From the Greek word translated discipline we get our word gymnasium. We might make resolutions to eat healthier foods and work out more, but how much sweat do we put into our pursuit of godliness? I recognize this as a serious shortcoming of mine. So, resolved, by God's grace to apply myself more deliberately to pursuing godliness. That might mean getting up earlier so I can read and pray over Scripture before the day's business demands my attention. So the early morning darkness may find me in a corner with a little pool of light.
I need to discipline myself to prepare and leave earlier for appointments (church, officers' meetings, etc.) instead of arriving last minute or late.

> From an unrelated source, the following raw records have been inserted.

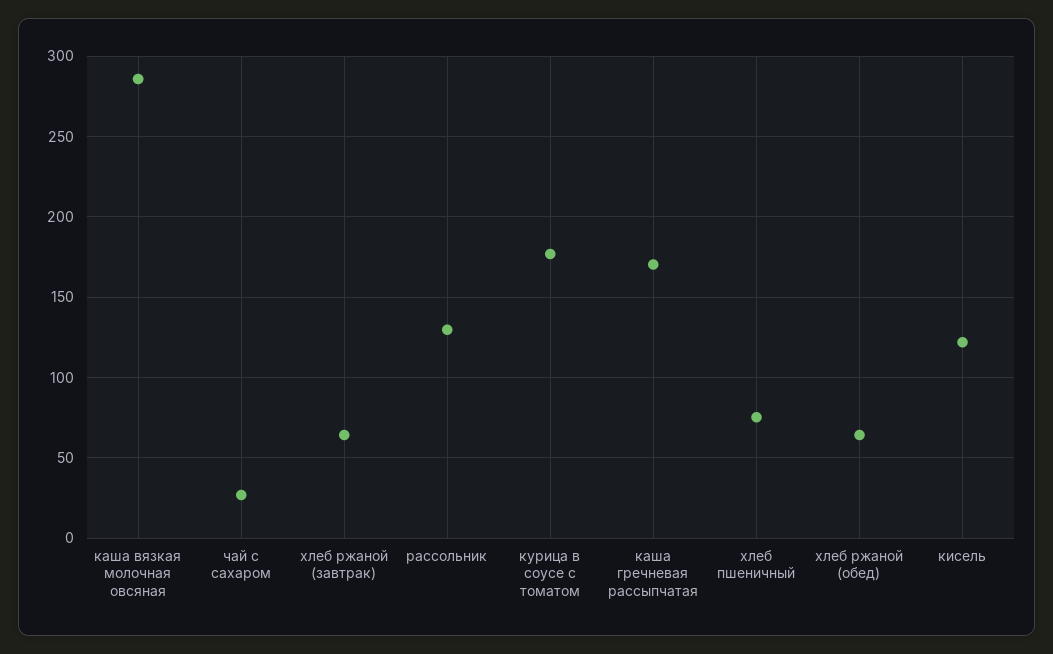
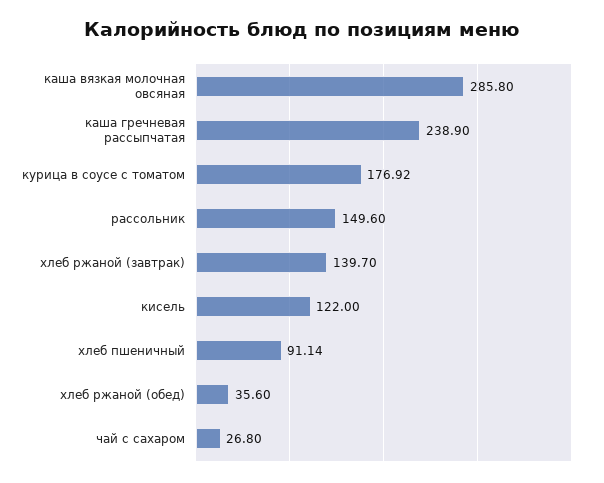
хлеб ржаной (завтрак): 65 -> 139.7
рассольник: 130 -> 149.6
каша гречневая рассыпчатая: 170 -> 238.9
хлеб пшеничный: 75 -> 91.14
хлеб ржаной (обед): 65 -> 35.6

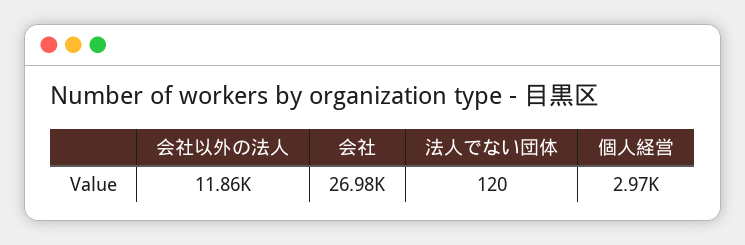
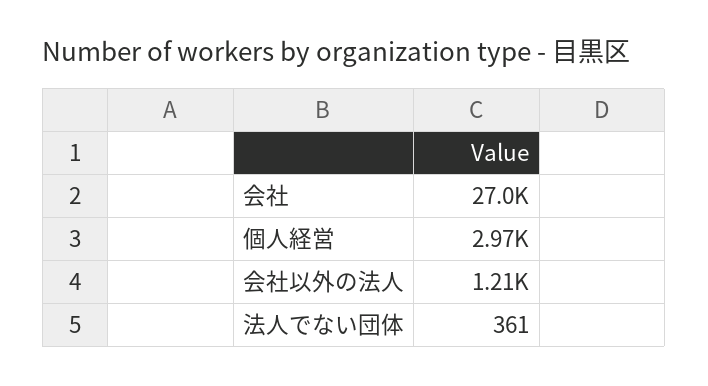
会社以外の法人: 11860 -> 1210
法人でない団体: 120 -> 361

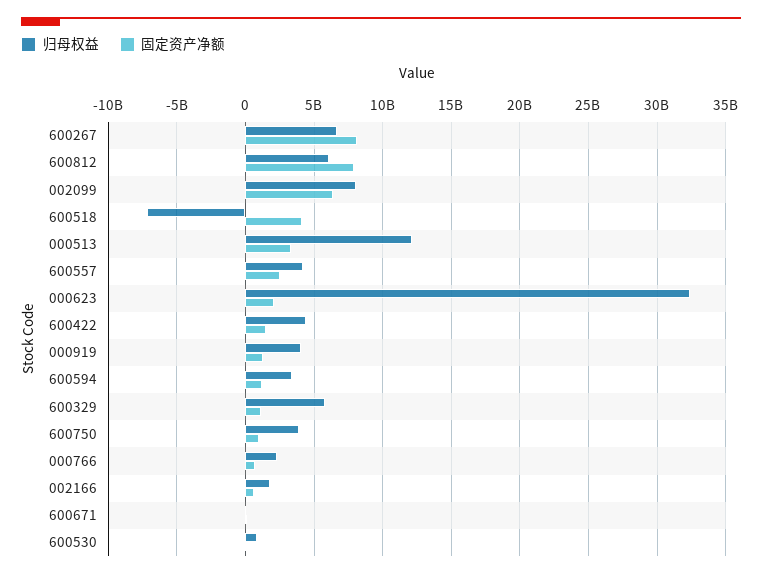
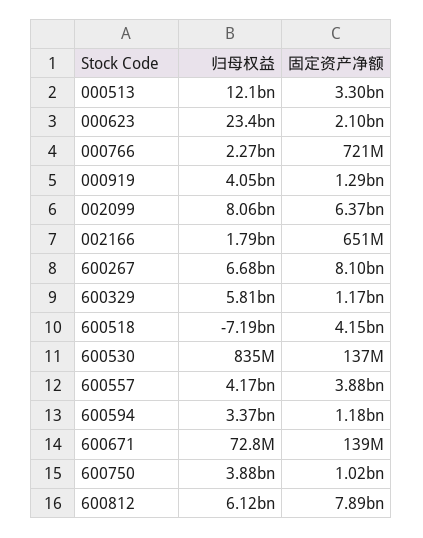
固定资产净额, 600557: 2500000000 -> 3880000000
归母权益, 000623: 32500000000 -> 23400000000
归母权益, 600422: 4500000000 -> none
固定资产净额, 600422: 1500000000 -> none

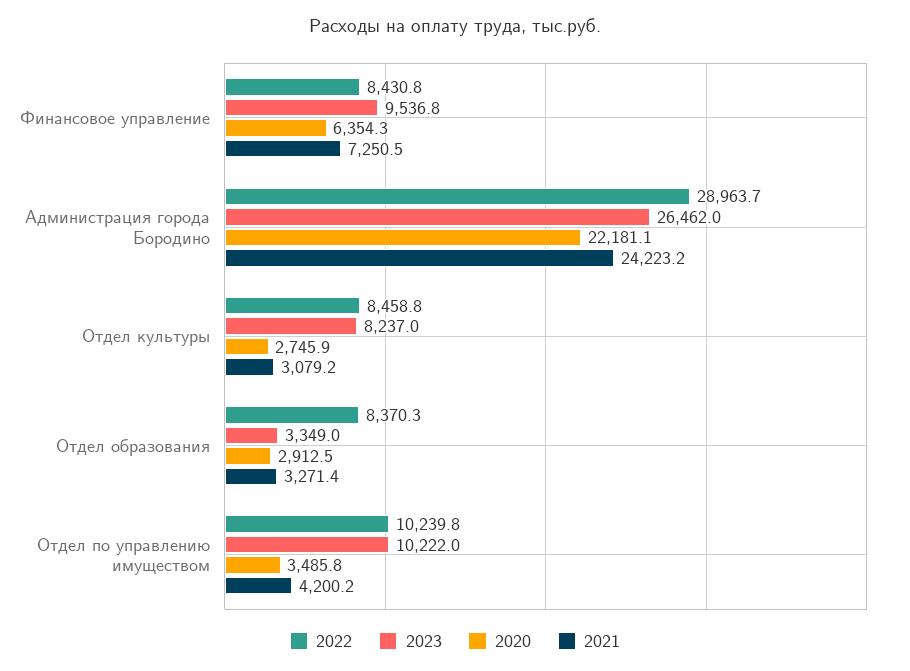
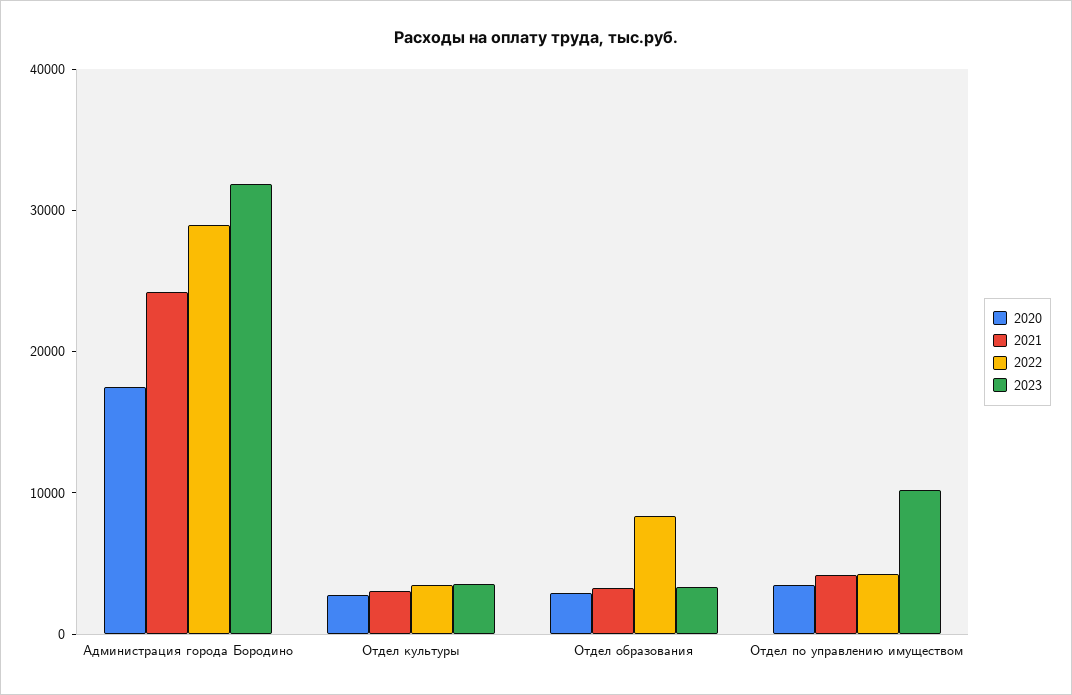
2022, Финансовое управление: 8430.8 -> none
2023, Финансовое управление: 9536.8 -> none
2020, Финансовое управление: 6354.3 -> none
2021, Финансовое управление: 7250.5 -> none
2023, Администрация города Бородино: 26462 -> 32000
2020, Администрация города Бородино: 22181.1 -> 18000
2022, Отдел культуры: 8458.8 -> 4000
2023, Отдел культуры: 8237 -> 4000
2022, Отдел по управлению имуществом: 10239.8 -> 4000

I need to be more cheerful and trusting under stress. I need to speak for Christ more consistently and fervently as I have opportunity. Whatever God gives me to do, I need to do it with all my heart instead of with a divided heart.

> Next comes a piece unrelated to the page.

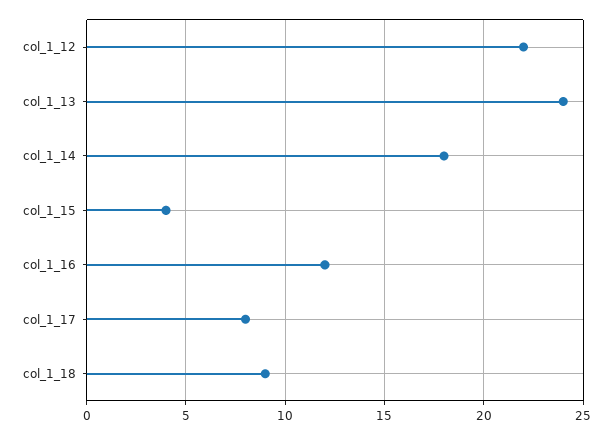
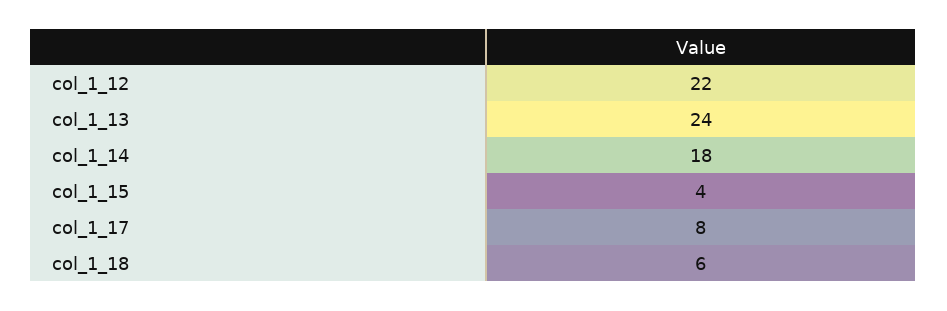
col_1_16: 12 -> none
col_1_18: 9 -> 6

One reason for making a resolution like this is to show me where my heart is. Do I thirst for God or merely hunger for the things of this life? I like the way Steven J. Lawson puts it in his book, The Unwavering Resolve of Jonathan Edwards (pp. 63-64):
Every great Christian leader has a master passion, an overruling ambition that dominates his life and drives his soul. It is that in which he most believes, that which most captures his mind and enflames his heart. Such a chief aim controls him and defines his very reason for being. This supreme sense of purpose becomes a motivation so strong that it empowers him to overcome all obstacles and override all adversity. For Jonathan Edwards, this passion was the summum bonum set forth in Scripture, the highest good in the universe--the glory of God. Edwards believed that God's ultimate end in all things is the manifestation of His glory. In his theological masterpiece, Dissertation on the End for Which God Created the World, penned near the end of his life (1755), he argued that God made the world for His own glory. "For it appears that all that is ever spoken of in the Scripture as an ultimate end of God's works," Edwards stated, "is included in that one phrase, the glory of God." That being the case, Edwards concluded that bringing glory to God must be his preeminent purpose. This pursuit was firmly established in him from the very beginning of his Christian walk.May God help all His people in their resolve to glorify Him in 2009. If our discipline weakens and our resolve crumbles, may we realize that God put the resolve in us to begin with: "We love because He first loved us" (1 John 4:19). He has called us to Himself, having predestined us to be "conformed to the image of His Son" (Rom. 8:28-39). He will not fail--and neither will we, because God is for us!